Spy: rip-roaring Melissa McCarthy comedy subverts chauvinistic action movie tropes

Melissa McCarthy stars in the criminally underrated 2015 action-comedy Spy, playing desk-bound CIA analyst Susan Cooper. The meek and mild Cooper is perfectly content with monitoring high-tech surveillance and being the spy equivalent of a guardian angel GPS, feeding vital information via a hidden earpiece to her partner in the field, super-agent Bradley Fine (Jude Law). Despite the Bond-sounding musical score and flourishing opening credits, a comical mishap quickly lets the audience know this is not your typical spy film.

While tracking the sale of a nuclear weapon, the CIA becomes compromised and the secret identities of their active agents exposed. Realising Cooper’s anonymity is her greatest asset, she is vaulted from the bat-infested basement into a world of undercover espionage.

McCarthy gets to showcase the breadth of her comic abilities as she assumes different aliases and becomes embroiled in the high-stakes world of global assassins, private jets and double-crosses.

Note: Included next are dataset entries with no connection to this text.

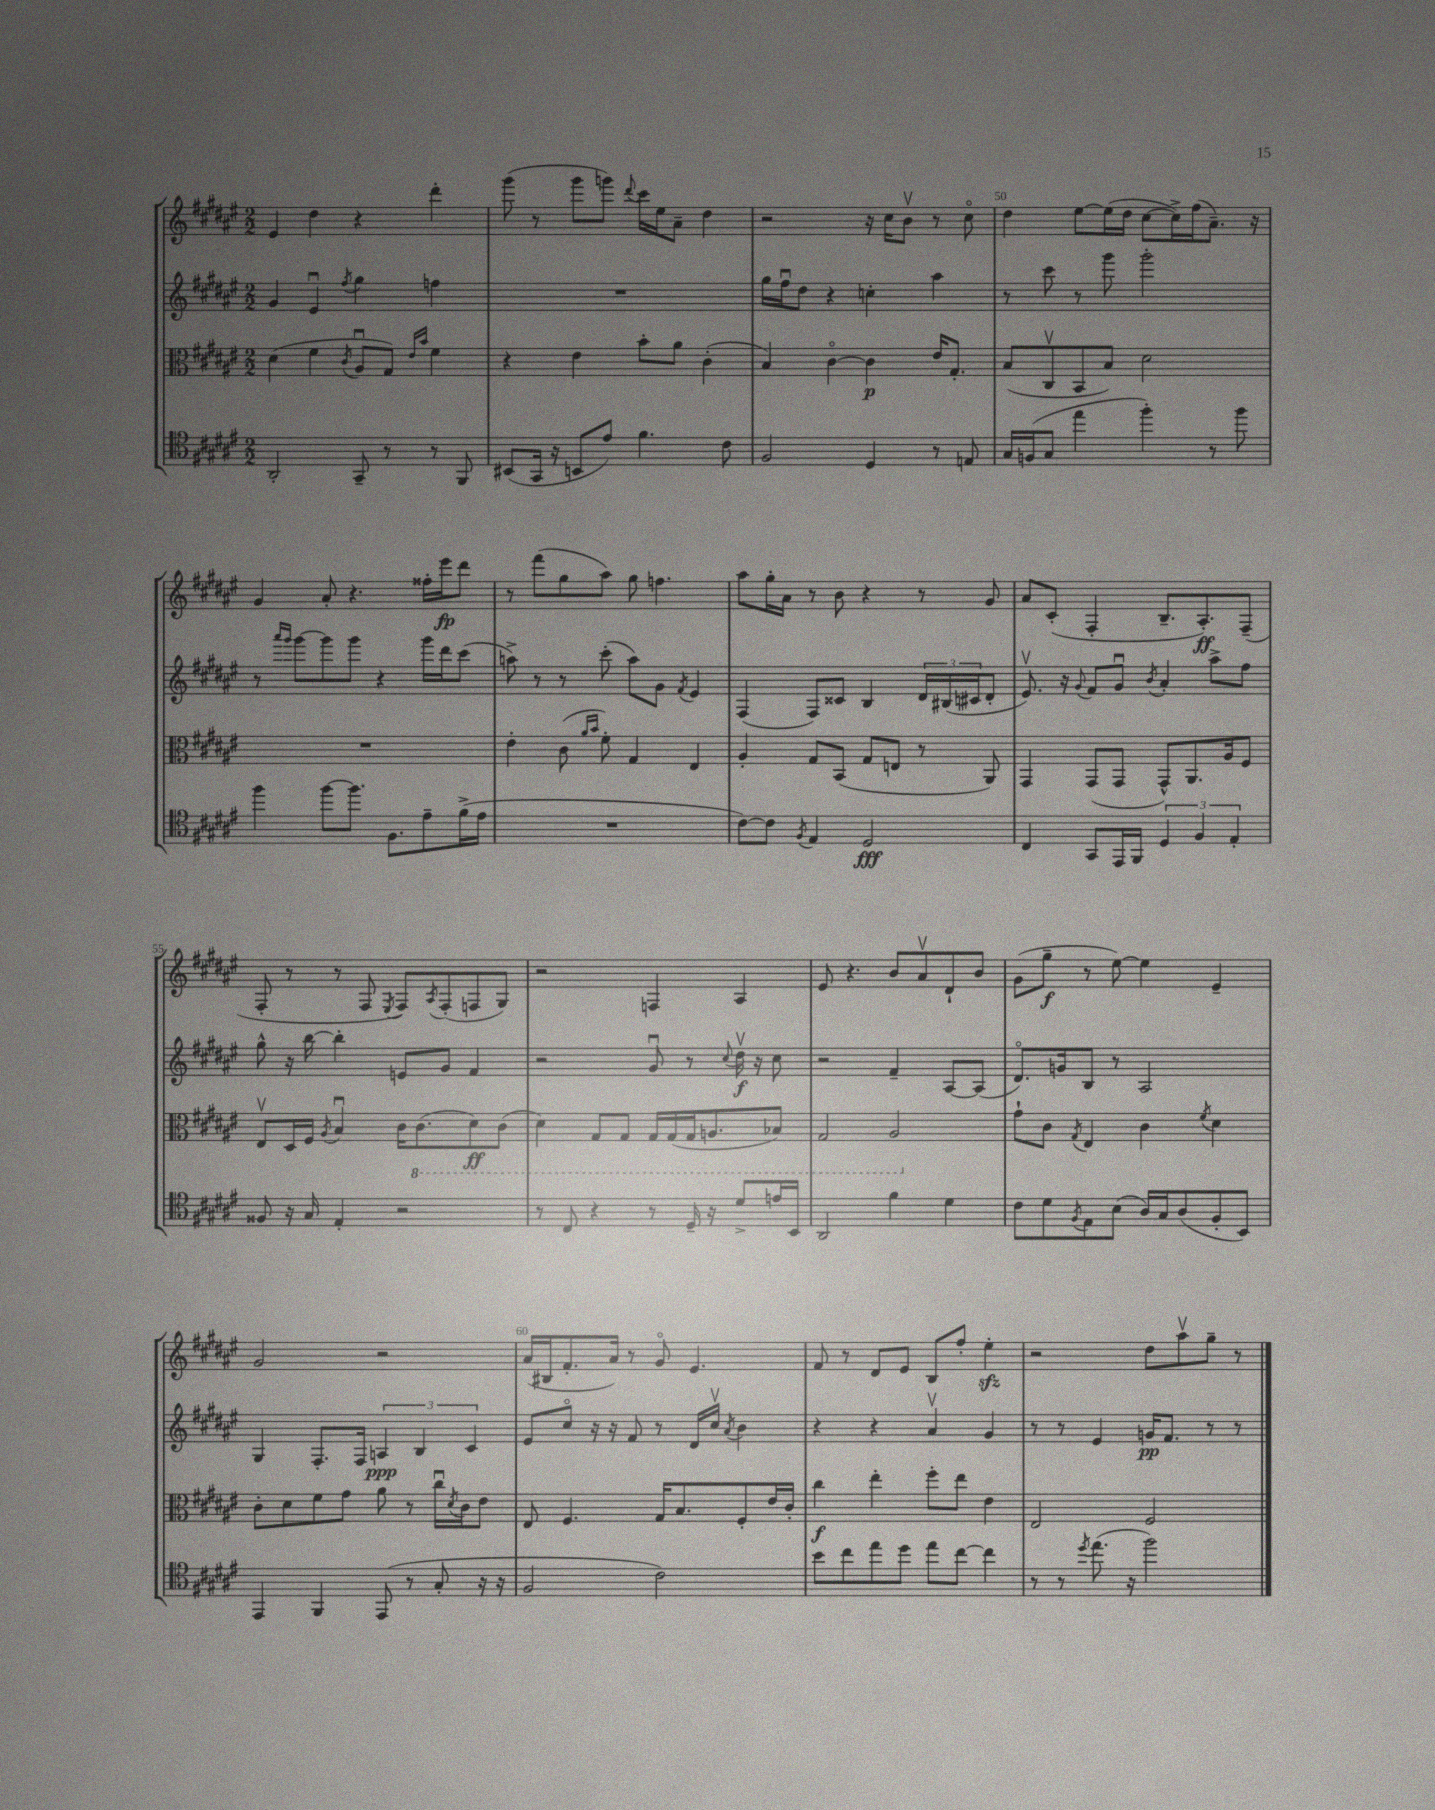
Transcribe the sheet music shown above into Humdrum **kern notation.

**kern	**kern	**kern	**kern
*staff4	*staff3	*staff2	*staff1
*clefC4	*clefC3	*clefG2	*clefG2
*k[f#c#g#d#a#e#]	*k[f#c#g#d#a#e#]	*k[f#c#g#d#a#e#]	*k[f#c#g#d#a#e#]
*M2/2	*M2/2	*M2/2	*M2/2
2AA#'	(4d#	4g#	4e#
.	4f#	4e#u	4dd#
.	8qc#	8qff#	.
8GG#~	8A#u	4gg#	4r
8r	8G#)	.	.
.	16qqe#	.	.
.	16qqb	.	.
8r	4f#	4ff	4ddd#'
8FF#	.	.	.
=	=	=	=
(8BB#	4r	1r	(8ggg#
16GG#	.	.	8r
16r	.	.	.
8BB	4e#	.	8ggg#
8e#)	.	.	8ggg)
.	.	.	8qqddd#
4.f#	8b'	.	16ccc#
.	.	.	16ee#
.	8a#	.	8a#~
.	(4c#'	.	4dd#
8c#	.	.	.
=	=	=	=
2F#	4B)	16gg#	2r
.	.	16ff#u	.
.	.	8dd#	.
.	[4c#o	4r	.
4D#	4c#]	4cc'	16r
.	.	.	16cc#
.	.	.	8bv
8r	16e#	4aa#	8r
.	8.G#'	.	.
8E	.	.	8cc#o
=	=	=	=
16G#	(8B	8r	4dd#
(16F	.	.	.
8G#	8C#v	8ccc#	.
4ee#	8BB	8r	[8ee#
.	8B)	8ggg#	(16ee#]
.	.	.	16dd#
4ff#')	2d#	2ggg#'	[8cc#
.	.	.	16cc#^])
.	.	.	(16ff#
8r	.	.	8.a#~)
8ff#	.	.	.
.	.	.	16r
=	=	=	=
4ff#	1r	8r	4g#
.	.	16qqaaa#	.
.	.	16qqggg#	.
.	.	[8ggg#	.
[8ff#	.	8ggg#]	8a#'
8.ff#]	.	8ggg#	4.r
.	.	4r	.
8.F#	.	.	.
8e#~	.	16ggg#	16ff##'
.	.	16ddd#	16eee#
(16f#^	.	(8ccc#	8ddd#
16e#	.	.	.
=	=	=	=
1r	4e#'	8aa^)	8r
.	.	8r	(8fff#
.	(8c#	8r	8gg#
.	16qqa#	.	.
.	16qqb	.	.
.	8f#')	(8ccc#'	8aa#)
.	4G#	8aa)	8gg#
.	.	8g#	4.ff
.	.	8qf#	.
.	4E#	4e#	.
=	=	=	=
[8c#)	4A#'	(4F#	8aa#
8c#]	.	.	16gg#'
.	.	.	16a#
8qF#	.	.	.
4E#	8G#	8F#)	8r
.	(8BB	8c##	8b
2D#	8G#	4B	4r
.	8E	.	.
.	8r	24d#	8r
.	.	(24B#	.
.	.	24c#	.
.	8AA#)	8d#'	8g#
=	=	=	=
4C#	4GG#	8.e#v)	8a#
.	.	.	(8c#'
.	.	16r	.
.	.	8qqg#	.
8GG#	(8GG#	8f#	4F#'
16EE#	8GG#	8g#u	.
16FF#	.	.	.
.	.	8qb	.
6D#	8GG#^^)	4a#'	8.B~
.	8.AA#	.	.
6F#	.	.	.
.	.	.	8.A#')
.	.	8aa#^	.
.	16A#	.	.
6E#'	.	.	.
.	8F#	8ff#	(8F#~
=	=	=	=
8F##	8E#v	8gg#^^	8F#'
16r	16D#	16r	8r
16G#	16F#	[16bb	.
.	8qA#	.	.
4E#'	4Bu	4bb']	8r
.	.	.	8F#
.	.	.	8qE#
2r	16c#	8e	8F#)
.	(8.C#	.	.
.	.	.	8qA#
.	.	8g#	(8F#'
.	8D#)	4f#	8F
.	(8C#	.	8G#)
=	=	=	=
8r	4D#)	2r	2r
8C#	.	.	.
4r	8GG#	.	.
.	8GG#	.	.
8r	16GG#	8g#u	4F
.	(16GG#	.	.
16D#~	16GG#	8r	.
16r	8.AA	.	.
.	.	8qqcc#	.
8d#^	.	16dd#v	4A#
.	.	16r	.
16e	8BB-)	8cc#	.
16BB	.	.	.
=	=	=	=
2AA#	2GG#	2r	8e#
.	.	.	4.r
4f#	2AA#	4f#~	8b
.	.	.	8a#v
4d#	.	[8A#	8d#`
.	.	(8A#]	8b
=	=	=	=
8c#	8g#`	8.d#o)	(8g#
8d#	8c#	.	8gg#~
.	.	16g	.
8qF#	8qG#	.	.
8E#	4E#	8B	8r
(8B	.	8r	[8ee#)
16A#)	4c#	2A#	4ee#]
16G#	.	.	.
(8A#	.	.	.
.	8qf#	.	.
8F#'	4d#	.	4e#~
8BB)	.	.	.
=	=	=	=
4EE#	8c#'	4G#	2g#
.	8d#	.	.
4FF#	8f#	8.F#'	.
.	8g#	.	.
.	.	16F#	.
(8EE#	8a#	6A	2r
8r	8r	.	.
.	.	6B	.
8G#'	16cc#u	.	.
.	8qd#	.	.
.	16c#	.	.
.	.	6c#	.
16r	8e#	.	.
16r	.	.	.
=	=	=	=
2F#	8E#	8e#	(16a#
.	.	.	16B#
.	4.F#	8cc#o	8.f#'
.	.	16r	.
.	.	16r	16a#)
.	.	8f#	8r
2c#)	16G#	8r	8g#o
.	8.B	.	.
.	.	16d#	4.e#
.	.	16cc#v	.
.	.	8qa#	.
.	8F#'	4b	.
.	16e#	.	.
.	16c#'	.	.
=	=	=	=
8b	4cc#	4r	8f#
8cc#	.	.	8r
8ee#	4ee#'	4r	8d#
8dd#	.	.	8e#
8ee#	8ff#'	4a#v	8B
[8cc#	8ee#	.	8ff#'
4cc#]	4e#	4g#	4ee#'
=	=	=	=
8r	2E#	8r	2r
8r	.	8r	.
8qdd#	.	.	.
(8.ee#	.	4e#	.
16r	.	.	.
2ff#)	2F#	16g	8dd#
.	.	8.f#	.
.	.	.	8aa#v
.	.	8r	8gg#~
.	.	8r	8r
==	==	==	==
*-	*-	*-	*-
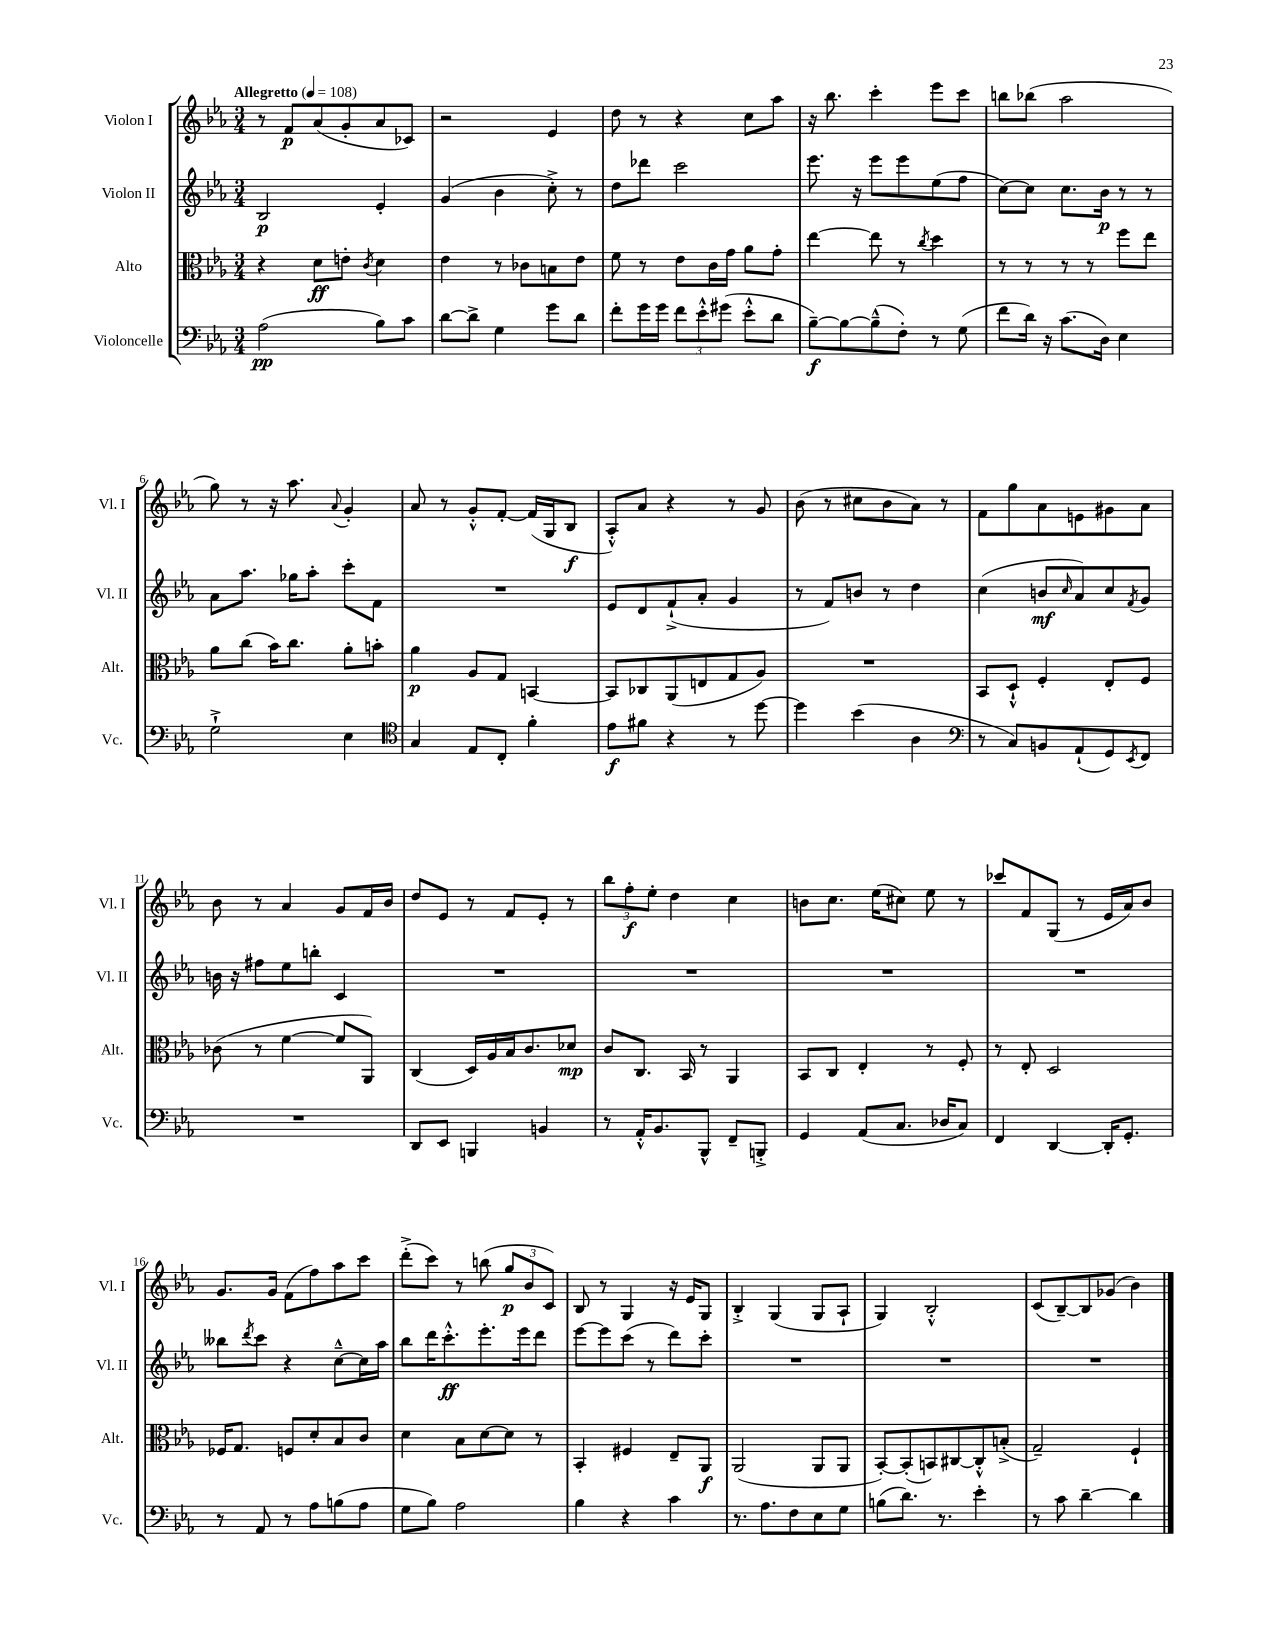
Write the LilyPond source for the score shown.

<<
\new StaffGroup <<
\new Staff = "s0" \with { instrumentName = "Violon I" shortInstrumentName = "Vl. I" } {
    \clef treble \key ees \major \numericTimeSignature \time 3/4 \tempo "Allegretto" 4 = 108
    r8 f'8\p aes'8( g'8-. aes'8 ces'8) |
    r2 ees'4 |
    d''8 r8 r4 c''8 aes''8 |
    r16 bes''8. c'''4-. ees'''8 c'''8 |
    b''8 bes''8( aes''2 |
    g''8) r8 r16 aes''8. \appoggiatura { aes'8 } g'4-. |
    aes'8 r8 g'8-.-^ f'8~-. f'16( g16 bes8\f |
    aes8-.-^) aes'8 r4 r8 g'8 |
    bes'8( r8 cis''8 bes'8 aes'8) r8 |
    f'8 g''8 aes'8 e'8 gis'8 aes'8 |
    bes'8 r8 aes'4 g'8 f'16 bes'16 |
    d''8 ees'8 r8 f'8 ees'8-. r8 |
    \tuplet 3/2 { bes''8 f''8-.\f ees''8-. } d''4 c''4 |
    b'8 c''8. ees''16( cis''8) ees''8 r8 |
    ces'''8 f'8 g8( r8 ees'16 aes'16) bes'8 |
    g'8. g'16 f'8( f''8) aes''8 c'''8 |
    d'''8-.->( c'''8) r8 b''8( \tuplet 3/2 { g''8\p bes'8 c'8) } |
    bes8 r8 g4 r16 ees'16 g8 |
    bes4-.-> g4( g8 aes8-! |
    g4) bes2-.-^ |
    c'8( bes8~--) bes8 ges'8( bes'4) \bar "|." |
}
\new Staff = "s1" \with { instrumentName = "Violon II" shortInstrumentName = "Vl. II" } {
    \clef treble \key ees \major \numericTimeSignature \time 3/4
    bes2\p ees'4-. |
    g'4( bes'4 c''8-.->) r8 |
    d''8 des'''8 c'''2 |
    ees'''8. r16 ees'''8 ees'''8 ees''8( f''8 |
    c''8~) c''8 c''8. bes'16\p r8 r8 |
    aes'8 aes''8. ges''16 aes''8-. c'''8-. f'8 |
    R2. |
    ees'8 d'8 f'8-!->( aes'8-. g'4 |
    r8 f'8) b'8 r8 d''4 |
    c''4( b'8\mf \grace { c''16 } aes'8) c''8 \acciaccatura { f'8 } g'8 |
    b'16 r16 fis''8 ees''8 b''8-. c'4 |
    R2. |
    R2. |
    R2. |
    R2. |
    beses''8 \acciaccatura { d'''8 } c'''8 r4 c''8~---^ c''16 aes''16 |
    bes''8 d'''16 c'''8.-.-^\ff ees'''8.-. ees'''16 d'''8 |
    ees'''8~ ees'''8 c'''8( r8 d'''8) c'''8-. |
    R2. |
    R2. |
    R2. \bar "|." |
}
\new Staff = "s2" \with { instrumentName = "Alto" shortInstrumentName = "Alt." } {
    \clef alto \key ees \major \numericTimeSignature \time 3/4
    r4 d'8\ff e'8-. \acciaccatura { c'8 } d'4 |
    ees'4 r8 ces'8 b8 ees'8 |
    f'8 r8 ees'8 c'16 g'16 aes'8 g'8-. |
    ees''4~ ees''8 r8 \acciaccatura { c''8 } d''4 |
    r8 r8 r8 r8 f''8 ees''8 |
    aes'8 c''8( bes'16) c''8. aes'8-. b'8-. |
    aes'4\p aes8 g8 b,4~ |
    b,8 ces8 aes,8( e8 g8 aes8) |
    R2. |
    bes,8 d8-!-^ f4-. ees8-. f8 |
    ces'8( r8 f'4~ f'8 aes,8) |
    c4( d16) aes16 bes16 c'8. des'8\mp |
    c'8 c8. bes,16 r8 aes,4 |
    bes,8 c8 ees4-. r8 f8-. |
    r8 ees8-. d2 |
    fes16 g8. f8 d'8-. bes8 c'8 |
    d'4 bes8 d'8~ d'8 r8 |
    bes,4-. fis4 ees8-- aes,8\f |
    aes,2( aes,8 aes,8 |
    bes,8~-.) bes,8-.( b,8) cis8~ cis8-.-^ b8-.->( |
    g2--) f4-! \bar "|." |
}
\new Staff = "s3" \with { instrumentName = "Violoncelle" shortInstrumentName = "Vc." } {
    \clef bass \key ees \major \numericTimeSignature \time 3/4
    aes2\pp( bes8) c'8 |
    d'8~ d'8-> g4 g'8 d'8 |
    f'8-. g'16 g'16 \tuplet 3/2 { f'8 ees'8-.-^ gis'8( } ees'8-.-^ d'8 |
    bes8~--\f) bes8~ bes8---^( f8-.) r8 g8( |
    f'8 d'16) r16 c'8.( d16) ees4 |
    g2-!-> ees4 |
    \clef tenor g4 ees8 c8-. f'4-. |
    ees'8\f fis'8 r4 r8 d''8~ |
    d''4 bes'4( aes4 |
    \clef bass r8 c8) b,8 aes,8-!( g,8) \acciaccatura { ees,8 } f,8 |
    R2. |
    d,8 ees,8 b,,4 b,4 |
    r8 aes,16-.-^ bes,8. bes,,8-^ f,8-- b,,8-.-> |
    g,4 aes,8( c8. des16 c8) |
    f,4 d,4~ d,16-. g,8.-. |
    r8 aes,8 r8 aes8 b8( aes8 |
    g8 bes8) aes2 |
    bes4 r4 c'4 |
    r8. aes8. f8 ees8 g8 |
    b8( d'8.) r8. ees'4-. |
    r8 c'8 d'4~-- d'4 \bar "|." |
}
>>
>>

While Cooper is polite, anxious and reserved, her spy alter ego evolves into someone cunning, agile and ruthless. McCarthy elicits the biggest laughs from her physical comedy, including some less-than-perfectly-executed stunts.

McCarthy shines in an ensemble cast that includes Miranda Hart and Allison Janney, with each collaborator bringing their comedic big guns to the armoury.

Jude Law has way too much fun as a suave American super spy, leaning into every stereotype with a knowing glint in his eyes.

Reuniting with McCarthy is her Bridesmaids co-star Rose Byrne, who plays the deliciously deviant arms dealer Rayna Boyanov. With her posh demeanour and a permanent look of disdain, Byrne’s villain is quick with an insult and a withering glance, her savage commentary making her the perfect sparring partner for Cooper and her profanity-laden insults.

Rose Byrne and Melissa McCarthy.
Sparring partners: Rose Byrne and Melissa McCarthy. Photograph: TCD/Prod DB/Alamy

But the big surprise packet is the comedic turn by tough guy Jason Statham as rogue agent Rick Ford. Poking fun at his macho, action-hero persona, Statham lands some of the biggest laughs in the film.

Ford is thoroughly unimpressed by the inexperienced Cooper taking on the undercover assignment, and gruffly decides to shadow her mission. Together they end up trading feisty barbs like an old married couple. Ford brags constantly about his methods for surviving treacherous feats, each tale getting more and more outlandish.

Writer/director Paul Feig does a tremendous job of flipping the chauvinistic tropes of the spy genre in a playful yet deliberate way, delivering strong female leads, daggy spy gadgets and authentic chemistry between compatriots and enemies alike.

Some of the language in Spy can be jarring if you’re not accustomed to McCarthy and Feig’s previous cinematic partnerships (Bridesmaids; The Heat). And despite Spy’s fun and frivolous tone (and the fact it’s streaming on Disney+), you might find yourself feeling squeamish at a couple of visceral, graphic death scenes and visual gags, cementing the fact this movie is definitely not one for the kids.

Spy is a cheeky, engaging and wildly entertaining ride. Feig delivers likeable (if unlikely) action heroes in a convincing espionage plot, complete with high-octane action sequences, surprising twists and exotic locales which all serve as impressive counterpoints to the salty dialogue and boundless humour.